An original Ticket of Leave, 1818

The Ticket of Leave was one of the key incentives to good behaviour within the convict system. It provided a measure of freedom after several years of acceptable conduct; most importantly permission for convicts to work for their own benefit.

State Records has many registers and official copies of Tickets of Leave issued, but examples of the actual tickets held by the convicts themselves are not often found. These items are clearly identified by their size and format, and the requirement that a convict had to carry the ticket at all times is evident in the obvious fold marks across the document.

Convict Robert Leach

Robert Leach, a groom, arrived on the Fortune in 1813 on a life sentence. He was first granted a Ticket of Leave by Governor Macquarie on 24 October 1818, and this original ticket has survived. It is believed to be the earliest example extant within the official records. Leach remained a convict for a further 27 years, until he was eventually granted a Conditional Pardon in 1845
This is in stark contrast to William Parr, a well-educated ‘gentleman convict’ who arrived on the same ship as Leach in 1813, was granted a ticket of leave soon after, and was subsequently pardoned and returned to England.
It is interesting to note that the initials ‘L M’ (Lachlan Macquarie) appear several times on Leach’s ticket. This is a good example of the ‘hands-on’ involvement of the Governor in the administration of the convict system.
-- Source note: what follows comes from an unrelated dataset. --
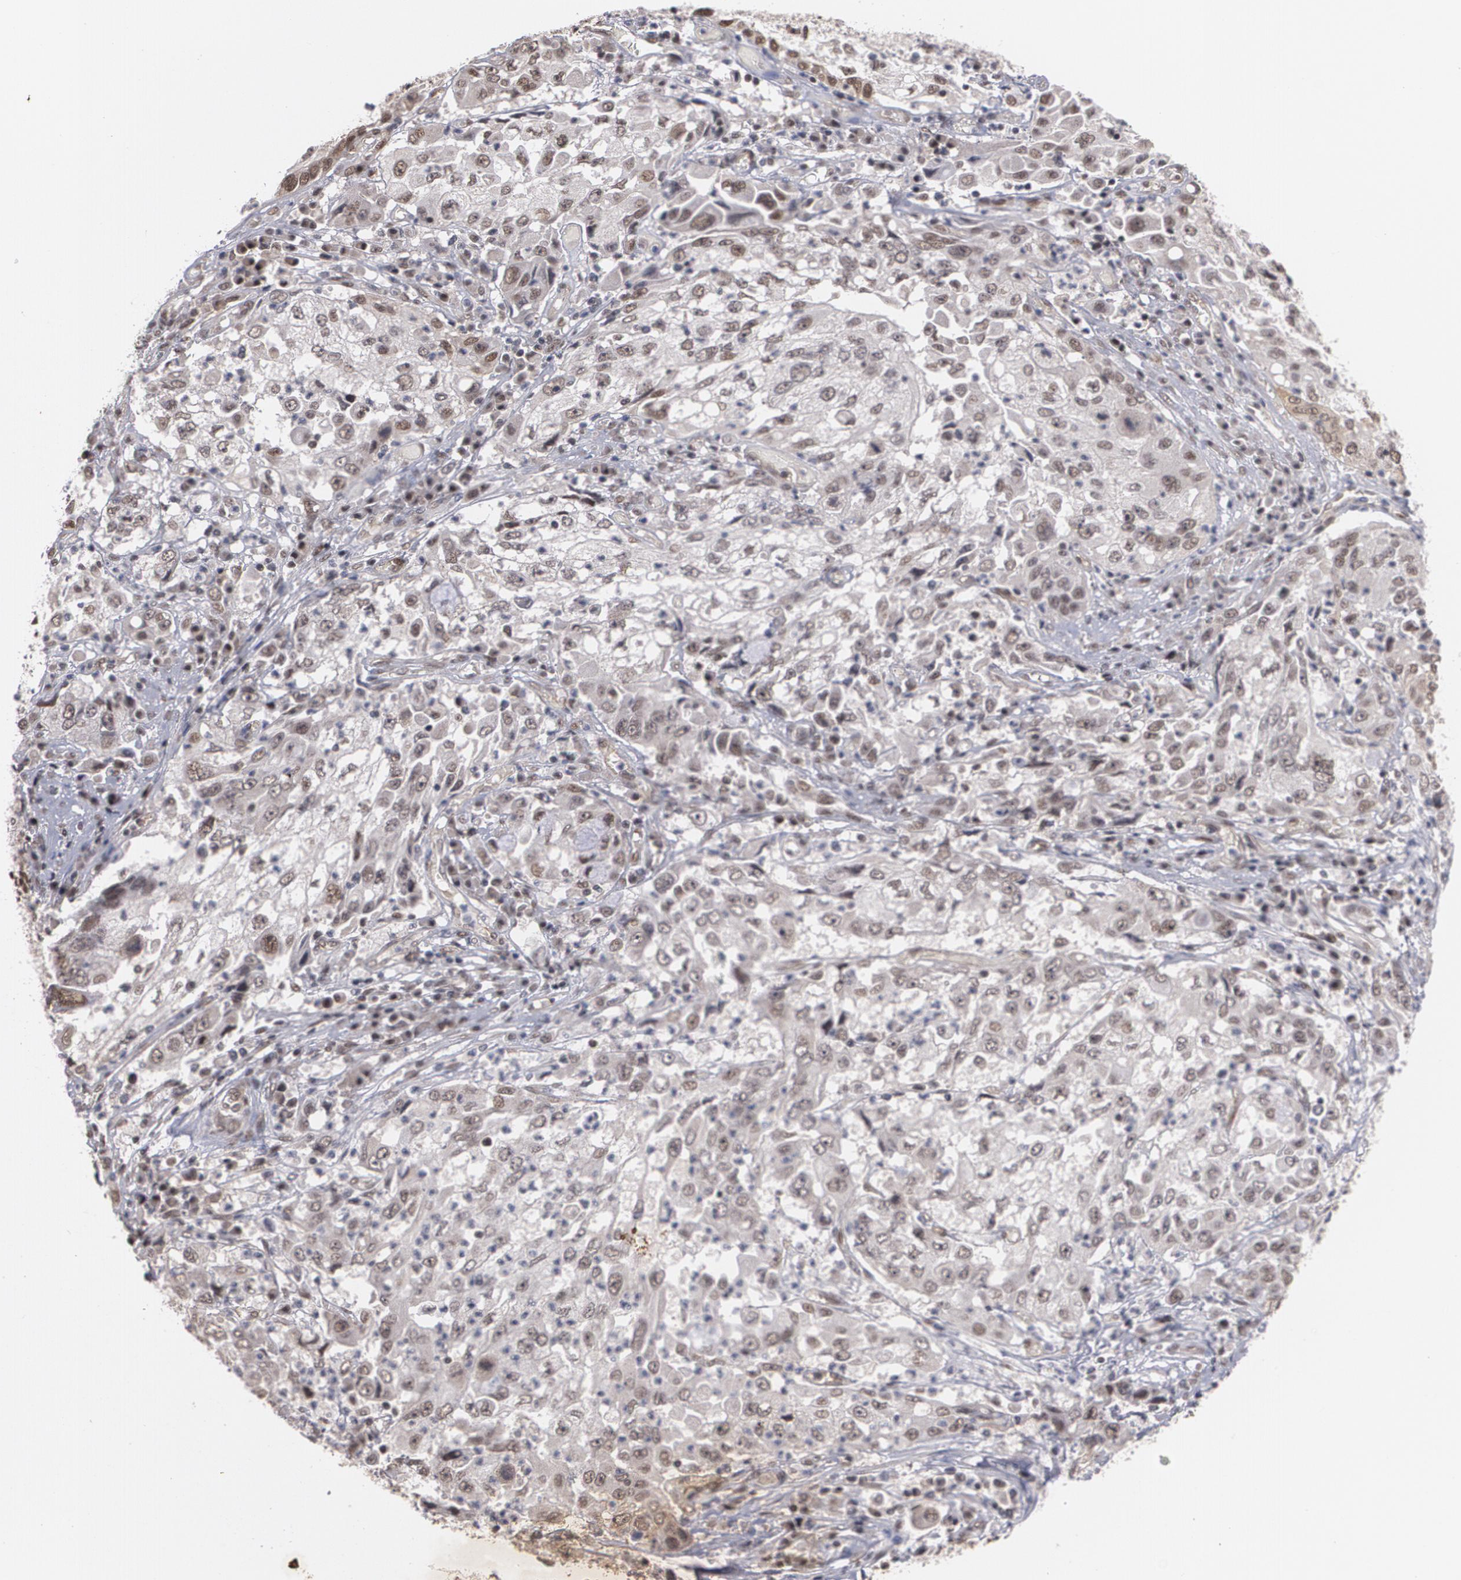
{"staining": {"intensity": "weak", "quantity": ">75%", "location": "nuclear"}, "tissue": "cervical cancer", "cell_type": "Tumor cells", "image_type": "cancer", "snomed": [{"axis": "morphology", "description": "Squamous cell carcinoma, NOS"}, {"axis": "topography", "description": "Cervix"}], "caption": "Weak nuclear positivity is present in about >75% of tumor cells in cervical cancer.", "gene": "ZNF75A", "patient": {"sex": "female", "age": 36}}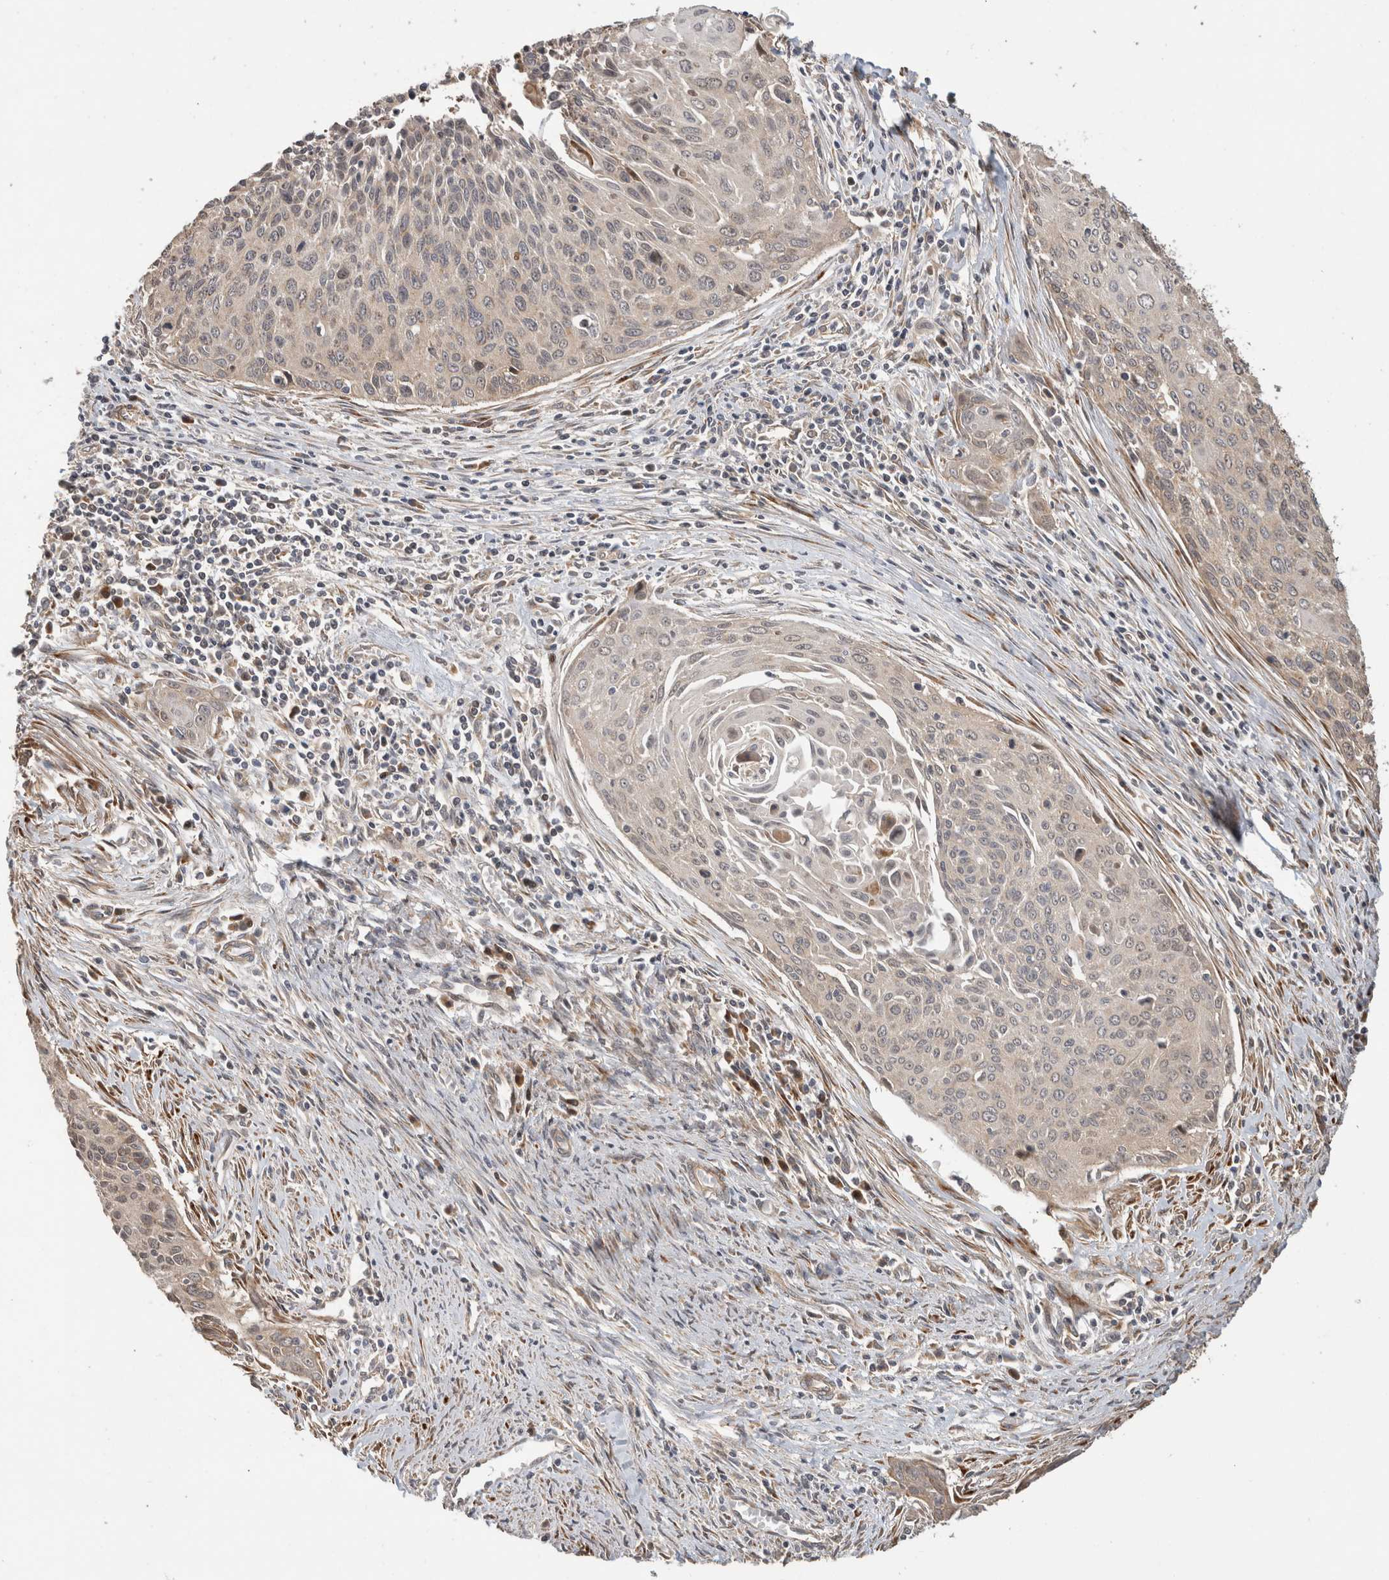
{"staining": {"intensity": "negative", "quantity": "none", "location": "none"}, "tissue": "cervical cancer", "cell_type": "Tumor cells", "image_type": "cancer", "snomed": [{"axis": "morphology", "description": "Squamous cell carcinoma, NOS"}, {"axis": "topography", "description": "Cervix"}], "caption": "This is an IHC photomicrograph of cervical cancer. There is no staining in tumor cells.", "gene": "PCDHB15", "patient": {"sex": "female", "age": 55}}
Source: NRS 905: Colonial Secretary: Main series of letters received, 1826-1982 Letter No. 27/7218 [4/1941]

Transcript of the letter

27/7218 1 Augt 1827
Court House Liverpool
21 July 1827
Sir
Herewith we have the honor
to transmit to you the Ticket of Leave
of Robert Leach per ship Fortune (2)
which we have cancelled for repeated
Drunkeness and other Acts of Improper
Conduct.
We have the honor to be
Sir,
Your Most Obedt Servants
Thos Moore JP
Pat Hill JP
The Hon Alex McLeay Esq
Colonial Secretary

Convict John Chave

Also included here is an extremely rare example of a ticket of leave (for John Chave) which had been torn up. While it was standard practice for a ticket of leave to be torn up when cancelled or when the recipient had become free, it is highly unusual for the pieces to have survived, as in this instance.